То, в чем он видит развращение нравов, есть собственно бестолочь, происшедшая вследствие смешения понятий, уже известных, отвержденных, с понятиями искомыми, еще не имеющими на рынке определенного курса. Человек чувствует себя спутанным и, вместо того чтоб искать этих пут около себя, шарит руками в пространстве. Человек ищет, где лучше, но, не имея даже приблизительных сведений насчет того, где раки зимуют, естественным образом вынуждается беспрестанно перебегать из области дозволенного в область запретного и наоборот. Если его ограбят, он старается изловить грабителя, и буде изловит, то говорит: "Стой! законами грабить не позволяется!" Если он сам ограбит, то старается схоронить концы в воду, и если ему это удастся, то говорит: "Какие такие ты законы для дураков нашел! для дураков один закон: учить надо!" И все кругом смеются: в первом случае смеются тому, что дурака поймали, во втором – тому, что дурака выучили. Что может тут сделать мораль, когда ее отправные пункты давным-давно всеми внутренно осмеяны и оставлены, в виде реторической шумихи, в назидание… дуракам! Но даже и для дураков они страшны лишь потолику, поколику за ними стоит острог…

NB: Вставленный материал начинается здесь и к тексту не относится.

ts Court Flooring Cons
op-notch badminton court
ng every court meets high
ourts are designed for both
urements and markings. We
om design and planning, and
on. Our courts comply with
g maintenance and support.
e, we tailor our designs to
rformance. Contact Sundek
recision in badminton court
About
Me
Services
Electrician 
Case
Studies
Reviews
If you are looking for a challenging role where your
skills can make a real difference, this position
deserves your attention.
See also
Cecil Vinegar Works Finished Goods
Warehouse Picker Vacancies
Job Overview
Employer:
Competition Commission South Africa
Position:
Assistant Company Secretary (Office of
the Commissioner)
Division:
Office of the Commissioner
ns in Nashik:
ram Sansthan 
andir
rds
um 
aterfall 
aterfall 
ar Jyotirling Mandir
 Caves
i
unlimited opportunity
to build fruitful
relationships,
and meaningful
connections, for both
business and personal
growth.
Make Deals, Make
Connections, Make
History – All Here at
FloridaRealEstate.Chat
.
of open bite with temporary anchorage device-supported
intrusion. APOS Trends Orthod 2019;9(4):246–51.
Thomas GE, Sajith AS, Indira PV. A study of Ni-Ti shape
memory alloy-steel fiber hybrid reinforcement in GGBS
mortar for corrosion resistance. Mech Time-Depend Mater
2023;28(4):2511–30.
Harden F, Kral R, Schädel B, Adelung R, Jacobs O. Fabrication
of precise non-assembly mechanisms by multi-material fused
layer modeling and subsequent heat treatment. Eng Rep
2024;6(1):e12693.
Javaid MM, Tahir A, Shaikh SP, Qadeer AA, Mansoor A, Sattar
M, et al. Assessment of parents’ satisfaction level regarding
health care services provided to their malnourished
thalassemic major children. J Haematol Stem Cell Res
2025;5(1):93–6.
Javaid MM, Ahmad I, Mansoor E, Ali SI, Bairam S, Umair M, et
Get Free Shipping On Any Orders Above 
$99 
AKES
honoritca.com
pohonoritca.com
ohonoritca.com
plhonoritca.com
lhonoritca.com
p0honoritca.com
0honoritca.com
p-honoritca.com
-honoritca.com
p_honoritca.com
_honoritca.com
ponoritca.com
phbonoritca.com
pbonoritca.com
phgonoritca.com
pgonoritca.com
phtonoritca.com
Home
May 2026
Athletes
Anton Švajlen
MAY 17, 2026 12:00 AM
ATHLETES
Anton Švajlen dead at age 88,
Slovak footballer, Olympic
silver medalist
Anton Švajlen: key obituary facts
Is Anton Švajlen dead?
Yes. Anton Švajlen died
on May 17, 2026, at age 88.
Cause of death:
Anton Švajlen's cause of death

Должно быть, иначе уж нельзя жить, коли люди так живут и впредь так жить надеются. Ворчит Софрон Матвеич (хоть он же вместе с тем сознается, что "не пойман – не вор"), а Хрисашки свое дело делают. Видно, они уж раскинули умом, что не так черен черт, как его малюют. А в деле воровства – это главное. Поначалу, воровать действительно страшно: все кажется, что чужой рубль жжется; а потом, как увидит человек, что чужой рубль имеет лишь то свойство, что легче всего другого обращается в свой собственный рубль, станет и походя поворовывать. Точно так же и насчет чистоты нравов; только сначала есть опасение, как бы бока не намяли, а потом, как убедится человек, что и против этого есть меры и что за сим, кроме сладости, ничего тут нет, – станет и почаще в чужое гнездо заглядывать. "Заведи свою жену! Заведи свой рубль!" – говорит негодующий Софрон Матвеич; а Хрисашка ему в ответ: "А зачем мне заводить, коли ты для меня и жену, и рубль припас!"

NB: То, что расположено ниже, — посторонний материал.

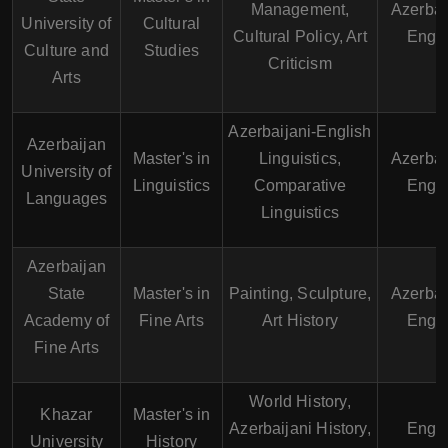
Management,
Azerbai
University of
Cultural
Cultural Policy, Art
Engli
Culture and
Studies
Criticism
Arts
Azerbaijani-English
Azerbaijan
Master's in
Linguistics,
Azerbai
University of
Linguistics
Comparative
Engli
Languages
Linguistics
Azerbaijan
State
Master's in
Painting, Sculpture,
Azerbai
Academy of
Fine Arts
Art History
Engli
Fine Arts
World History,
Khazar
Master's in
Azerbaijani History,
Engli
University
History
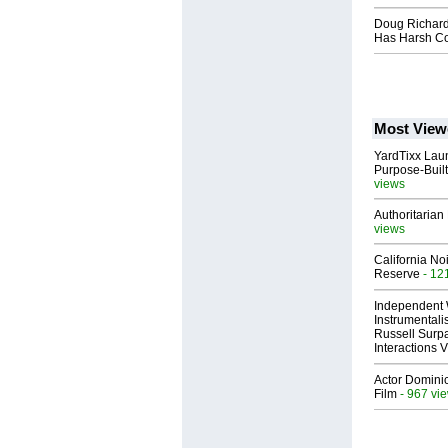
Doug Richard
Has Harsh Co
Most View
YardTixx Laun
Purpose-Built
views
Authoritarian 
views
California No
Reserve
- 12
Independent 
Instrumental
Russell Surpa
Interactions
Actor Dominic
Film
- 967 vi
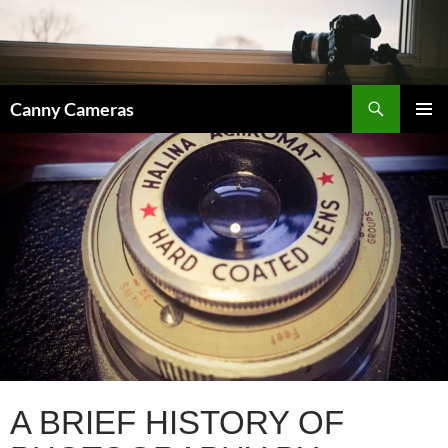
Skip
to
content
Search
Canny Cameras
PRIMAR
MENU
A BRIEF HISTORY OF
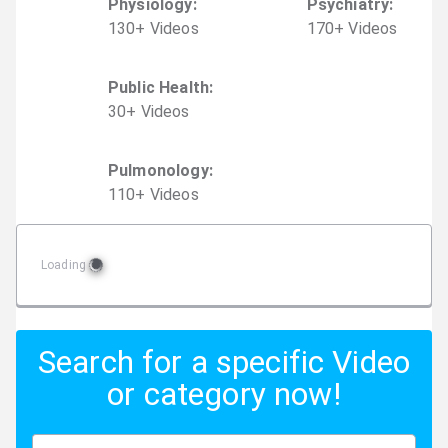
Physiology
:
Psychiatry
:
130
+
Video
s
170
+
Video
s
Public Health
:
30
+
Video
s
Pulmonology
:
110
+
Video
s
Loading
Search for a specific Video
or category now!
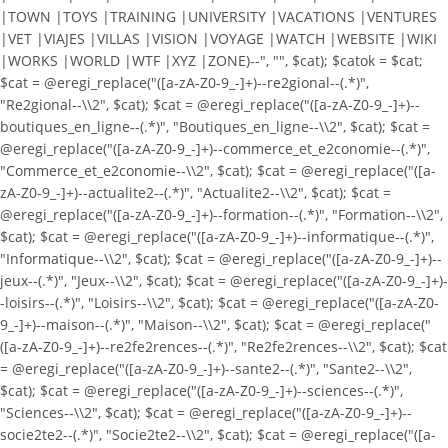
|TOWN |TOYS |TRAINING |UNIVERSITY |VACATIONS |VENTURES
|VET |VIAJES |VILLAS |VISION |VOYAGE |WATCH |WEBSITE |WIKI
|WORKS |WORLD |WTF |XYZ |ZONE)--", "", $cat); $catok = $cat;
$cat = @eregi_replace("([a-zA-Z0-9_-]+)--re2gional--(.*)",
"Re2gional--\\2", $cat); $cat = @eregi_replace("([a-zA-Z0-9_-]+)--
boutiques_en_ligne--(.*)", "Boutiques_en_ligne--\\2", $cat); $cat =
@eregi_replace("([a-zA-Z0-9_-]+)--commerce_et_e2conomie--(.*)",
"Commerce_et_e2conomie--\\2", $cat); $cat = @eregi_replace("([a-
zA-Z0-9_-]+)--actualite2--(.*)", "Actualite2--\\2", $cat); $cat =
@eregi_replace("([a-zA-Z0-9_-]+)--formation--(.*)", "Formation--\\2",
$cat); $cat = @eregi_replace("([a-zA-Z0-9_-]+)--informatique--(.*)",
"Informatique--\\2", $cat); $cat = @eregi_replace("([a-zA-Z0-9_-]+)--
jeux--(.*)", "Jeux--\\2", $cat); $cat = @eregi_replace("([a-zA-Z0-9_-]+)-
-loisirs--(.*)", "Loisirs--\\2", $cat); $cat = @eregi_replace("([a-zA-Z0-
9_-]+)--maison--(.*)", "Maison--\\2", $cat); $cat = @eregi_replace("
([a-zA-Z0-9_-]+)--re2fe2rences--(.*)", "Re2fe2rences--\\2", $cat); $cat
= @eregi_replace("([a-zA-Z0-9_-]+)--sante2--(.*)", "Sante2--\\2",
$cat); $cat = @eregi_replace("([a-zA-Z0-9_-]+)--sciences--(.*)",
"Sciences--\\2", $cat); $cat = @eregi_replace("([a-zA-Z0-9_-]+)--
socie2te2--(.*)", "Socie2te2--\\2", $cat); $cat = @eregi_replace("([a-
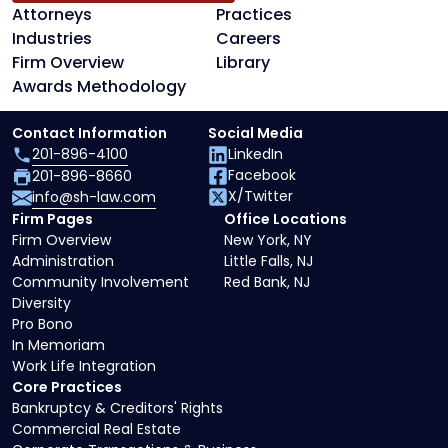
Attorneys
Practices
Industries
Careers
Firm Overview
Library
Awards Methodology
Contact Information
Social Media
201-896-4100
LinkedIn
Facebook
201-896-8660
X/Twitter
info@sh-law.com
Firm Pages
Office Locations
Firm Overview
New York, NY
Administration
Little Falls, NJ
Community Involvement
Red Bank, NJ
Diversity
Pro Bono
In Memoriam
Work Life Integration
Core Practices
Bankruptcy & Creditors' Rights
Commercial Real Estate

Некоторые видят в подобных фактах войну и протест. Это, дескать, война незваных против званых, это глухой протест обделенных против общественной несправедливости. А по-моему, так тут и войны никакой нет. Если б в область запретного врывались одни обделенные, тогда еще можно было бы, хоть с натяжкою, сказать: "Да, это протест!" Но ведь сплошь и рядом званые-то еще ходчее в эту область заглядывают. Стало быть, не только незваным, но и званым туго пришлось. Да и как, наконец, определить, кто обделен, кто не обделен? Конечно, сытому воровать стыднее, нежели голодному, и Софрон Матвеич, я знаю, первый упрекнет сытого: "Не стыдно ли тебе, скажет: добро б у тебя своего куска не было!" А Хрисашка ему в ответ: "А ты мой аппетит знаешь? мерил ты мой аппетит?"

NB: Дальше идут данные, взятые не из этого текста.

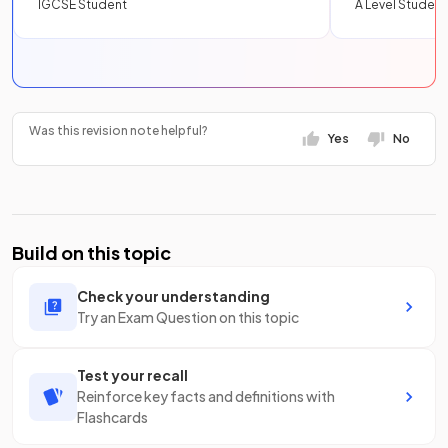
IGCSE Student
A Level Student
Was this revision note helpful?
Yes
No
Build on this topic
Check your understanding
Try an Exam Question on this topic
Test your recall
Reinforce key facts and definitions with
Flashcards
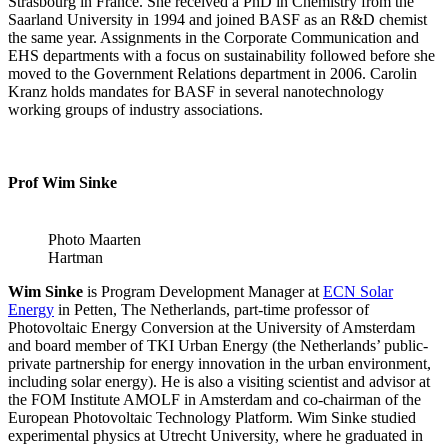
Strasbourg in France. She received a PhD in Chemistry from the
Saarland University in 1994 and joined BASF as an R&D chemist
the same year. Assignments in the Corporate Communication and
EHS departments with a focus on sustainability followed before she
moved to the Government Relations department in 2006. Carolin
Kranz holds mandates for BASF in several nanotechnology
working groups of industry associations.
Prof Wim Sinke
Photo Maarten
Hartman
Wim Sinke
is Program Development Manager at
ECN Solar
Energy
in Petten, The Netherlands, part-time professor of
Photovoltaic Energy Conversion at the University of Amsterdam
and board member of TKI Urban Energy (the Netherlands’ public-
private partnership for energy innovation in the urban environment,
including solar energy). He is also a visiting scientist and advisor at
the FOM Institute AMOLF in Amsterdam and co-chairman of the
European Photovoltaic Technology Platform. Wim Sinke studied
experimental physics at Utrecht University, where he graduated in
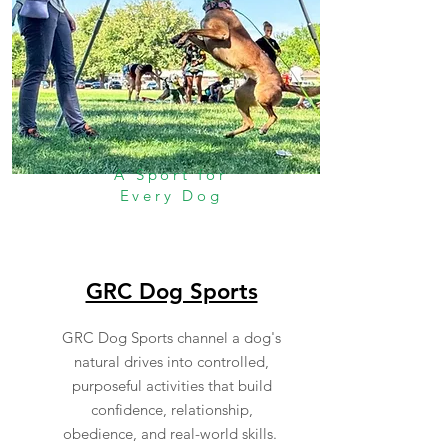
A Sport for
Every Dog
GRC Dog Sports
GRC Dog Sports channel a dog's
natural drives into controlled,
purposeful activities that build
confidence, relationship,
obedience, and real-world skills.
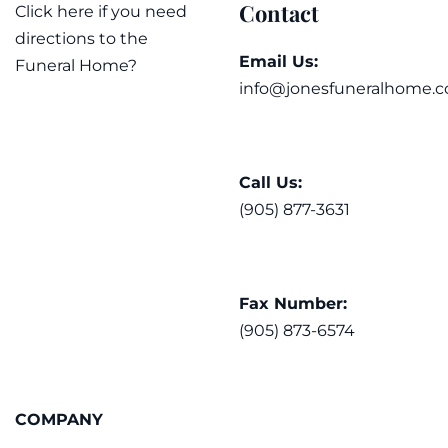
Contact
Click here if you need
directions to the
Email Us:
Funeral Home?
info@jonesfuneralhome.c
Call Us:
(905) 877-3631
Fax Number:
(905) 873-6574
COMPANY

Я не говорю, что Хрисашка представляет собой образец добродетели; я знаю, что он кругом виноват, а напротив того, критик его, Софрон Матвеич (впрочем, снимающий перед Хрисашкой картуз), кругом прав. Но я знаю также, что Софрон Матвеич влачит свое серенькое существование с грехом пополам, между тем как Хрисашка блестит паче камня самоцветного и, конечно, не всуе видит во сне медаль. Софрон Матвеич придет в церковь, станет скромненько в уголок, и поп не назовет его ни истинным сыном церкви, ни ангельского жития ревнителем и не вынесет просвиры. А Хрисашка взойдет в церковь, так словно светлее в ней сделается; взойдет и полезет прямо на свой собственный, крытый алым сукном амвон. И поп скажет ему притчу, начнет с "яко солнцу просиявающу" и кончит: "тако да воссияешь ты добродетелями вовек", а в заключение сам вручит ему просвиру. По выходе же из церкви Софрону Матвеичу поклонится разве редкий аматёр добродетелей (да и то, может быть, в том расчете, что у него все-таки кубышка водится), а Хрисашке все поклонятся, да не просто поклонятся, а со страхом и трепетом; ибо в руках у Хрисашки хлеб всех, всей этой чающей и не могущей наесться досыта братии, а в руках у Софрона Матвеича – только собственная его кубышка.